CIA's program is 2 years, as im sure most of you know, and the French Culinary's is 6 month.

I would appreciate an personal incite and/or experinces on both schools and how FCI compares to CIA.

Thanks


----------



## quinn01 (Apr 22, 2006)

Well i am a student here at the CIA i have been here since august of 07. I love it, the chefs, the other students, the autosphere, the skills everything. Here at the cia you get a degree as at the FCI you get certified not a degree in culinary arts which i feel is a big difference, and i have worked with a kid from the fci and i have taken classes there and there really isnt any comparrson due to our reputation and turn out rate. 
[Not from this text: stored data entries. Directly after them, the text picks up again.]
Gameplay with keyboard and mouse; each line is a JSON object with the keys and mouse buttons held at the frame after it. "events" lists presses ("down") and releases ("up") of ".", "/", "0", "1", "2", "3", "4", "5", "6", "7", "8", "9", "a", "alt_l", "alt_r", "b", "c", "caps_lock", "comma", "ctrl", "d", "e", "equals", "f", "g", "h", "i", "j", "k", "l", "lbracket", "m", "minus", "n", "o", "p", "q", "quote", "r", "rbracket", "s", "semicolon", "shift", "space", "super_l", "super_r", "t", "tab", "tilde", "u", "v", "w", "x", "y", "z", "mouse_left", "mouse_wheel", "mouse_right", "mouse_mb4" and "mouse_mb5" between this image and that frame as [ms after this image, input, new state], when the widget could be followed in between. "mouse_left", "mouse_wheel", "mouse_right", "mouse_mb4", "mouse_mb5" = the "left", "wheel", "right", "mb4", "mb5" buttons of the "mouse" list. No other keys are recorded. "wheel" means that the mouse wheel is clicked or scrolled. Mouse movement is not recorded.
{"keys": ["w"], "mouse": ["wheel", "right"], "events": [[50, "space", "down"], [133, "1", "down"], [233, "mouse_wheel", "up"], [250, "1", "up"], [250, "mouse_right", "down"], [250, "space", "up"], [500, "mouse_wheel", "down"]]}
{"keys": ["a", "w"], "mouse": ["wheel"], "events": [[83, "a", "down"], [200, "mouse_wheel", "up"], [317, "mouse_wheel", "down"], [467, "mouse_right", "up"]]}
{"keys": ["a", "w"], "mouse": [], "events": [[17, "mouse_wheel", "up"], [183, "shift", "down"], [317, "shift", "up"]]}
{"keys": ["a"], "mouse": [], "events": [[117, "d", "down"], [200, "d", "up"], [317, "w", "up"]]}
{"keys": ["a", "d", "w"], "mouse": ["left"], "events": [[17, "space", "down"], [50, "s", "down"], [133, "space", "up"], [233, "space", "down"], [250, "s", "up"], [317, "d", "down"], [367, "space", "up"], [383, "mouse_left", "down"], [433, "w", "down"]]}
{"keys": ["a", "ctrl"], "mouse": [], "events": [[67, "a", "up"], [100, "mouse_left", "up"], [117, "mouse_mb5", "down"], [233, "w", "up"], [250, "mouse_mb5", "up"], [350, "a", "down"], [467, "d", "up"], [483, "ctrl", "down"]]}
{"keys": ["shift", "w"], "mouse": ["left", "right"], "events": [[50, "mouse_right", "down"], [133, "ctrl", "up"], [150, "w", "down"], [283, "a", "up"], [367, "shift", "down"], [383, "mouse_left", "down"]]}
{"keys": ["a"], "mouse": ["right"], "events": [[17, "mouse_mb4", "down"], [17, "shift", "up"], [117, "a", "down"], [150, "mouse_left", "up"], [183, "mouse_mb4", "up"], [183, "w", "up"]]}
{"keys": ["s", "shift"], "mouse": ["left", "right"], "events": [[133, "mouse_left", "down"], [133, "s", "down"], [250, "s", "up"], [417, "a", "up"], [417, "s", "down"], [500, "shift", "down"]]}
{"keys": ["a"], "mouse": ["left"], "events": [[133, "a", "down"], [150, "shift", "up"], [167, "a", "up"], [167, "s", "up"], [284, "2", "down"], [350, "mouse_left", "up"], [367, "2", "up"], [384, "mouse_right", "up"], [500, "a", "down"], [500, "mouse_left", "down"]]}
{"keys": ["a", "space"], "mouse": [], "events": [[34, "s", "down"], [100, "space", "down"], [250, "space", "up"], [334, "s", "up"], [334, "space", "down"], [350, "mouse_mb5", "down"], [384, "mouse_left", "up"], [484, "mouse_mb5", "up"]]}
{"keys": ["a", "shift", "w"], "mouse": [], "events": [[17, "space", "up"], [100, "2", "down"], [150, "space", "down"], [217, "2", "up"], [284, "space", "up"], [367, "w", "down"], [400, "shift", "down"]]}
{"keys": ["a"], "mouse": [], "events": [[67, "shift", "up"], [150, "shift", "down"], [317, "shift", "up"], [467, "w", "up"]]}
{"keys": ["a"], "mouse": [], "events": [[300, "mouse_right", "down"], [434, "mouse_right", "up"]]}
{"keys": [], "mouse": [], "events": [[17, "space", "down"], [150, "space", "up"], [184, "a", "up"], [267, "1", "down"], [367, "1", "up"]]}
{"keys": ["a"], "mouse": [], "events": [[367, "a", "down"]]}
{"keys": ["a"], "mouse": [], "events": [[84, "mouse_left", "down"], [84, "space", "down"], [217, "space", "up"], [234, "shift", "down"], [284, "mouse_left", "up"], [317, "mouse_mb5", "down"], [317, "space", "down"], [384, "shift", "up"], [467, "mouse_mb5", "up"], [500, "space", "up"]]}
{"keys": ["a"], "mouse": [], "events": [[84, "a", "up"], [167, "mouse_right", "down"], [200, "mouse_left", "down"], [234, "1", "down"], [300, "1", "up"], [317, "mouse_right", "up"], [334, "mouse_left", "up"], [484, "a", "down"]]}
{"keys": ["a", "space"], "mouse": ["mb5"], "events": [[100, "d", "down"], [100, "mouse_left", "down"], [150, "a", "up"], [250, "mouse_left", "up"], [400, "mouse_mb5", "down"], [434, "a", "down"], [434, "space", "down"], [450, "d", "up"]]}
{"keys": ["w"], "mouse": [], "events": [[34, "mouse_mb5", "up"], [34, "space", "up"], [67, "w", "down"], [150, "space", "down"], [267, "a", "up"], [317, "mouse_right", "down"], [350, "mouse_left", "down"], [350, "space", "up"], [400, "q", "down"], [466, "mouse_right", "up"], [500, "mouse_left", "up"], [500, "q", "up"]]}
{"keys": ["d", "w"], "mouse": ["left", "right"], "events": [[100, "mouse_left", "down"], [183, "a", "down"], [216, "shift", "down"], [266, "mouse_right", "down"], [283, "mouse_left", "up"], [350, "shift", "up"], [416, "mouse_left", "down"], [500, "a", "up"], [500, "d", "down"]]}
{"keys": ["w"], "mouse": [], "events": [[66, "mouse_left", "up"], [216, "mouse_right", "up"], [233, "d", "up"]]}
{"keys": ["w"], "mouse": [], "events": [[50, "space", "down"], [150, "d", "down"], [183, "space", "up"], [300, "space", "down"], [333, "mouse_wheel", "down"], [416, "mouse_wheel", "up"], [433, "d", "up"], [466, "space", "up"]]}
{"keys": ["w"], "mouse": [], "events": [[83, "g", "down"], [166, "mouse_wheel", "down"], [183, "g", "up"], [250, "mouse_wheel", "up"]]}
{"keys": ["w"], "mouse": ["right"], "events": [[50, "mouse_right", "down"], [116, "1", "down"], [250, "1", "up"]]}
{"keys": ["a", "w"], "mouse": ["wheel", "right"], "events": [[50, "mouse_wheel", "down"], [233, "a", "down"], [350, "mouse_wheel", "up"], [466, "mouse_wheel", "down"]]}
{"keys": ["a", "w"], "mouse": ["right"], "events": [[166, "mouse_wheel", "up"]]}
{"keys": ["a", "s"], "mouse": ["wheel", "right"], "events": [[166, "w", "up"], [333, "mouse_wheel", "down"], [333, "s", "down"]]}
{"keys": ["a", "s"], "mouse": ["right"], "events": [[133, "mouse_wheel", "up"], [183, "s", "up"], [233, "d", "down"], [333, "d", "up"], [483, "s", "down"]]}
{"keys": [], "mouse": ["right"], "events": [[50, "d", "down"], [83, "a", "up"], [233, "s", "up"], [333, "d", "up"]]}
Any other questions please feel free to private message me and ill be more then happy to help.


----------



## adamm (Jul 16, 2005)

are you getting a degree from the school you are attending curently if so i wouldnt worry about a degree unless you plan on teaching. If so why not just go save your self a couple grand and go to a good comunity college and just learn the basics. Most ACF certified schools and im assume both are teach basicly the same thing some teach more in depth into some subjects. It really doesnt matter where you go it more a solid education and learning the basics. when start working in the industry it wont matter where you go because most places are going to teach you there way any way, and your going to start off from the bottom.


----------



## adamm (Jul 16, 2005)

any and every school has people that they turn out that arent good. I dont know where i read the statistic(probaly this site) but 75 percent of all culinary graduated dont work in the field 5 year after graduation. no matter what school people graduate from the statistic still holds true.


----------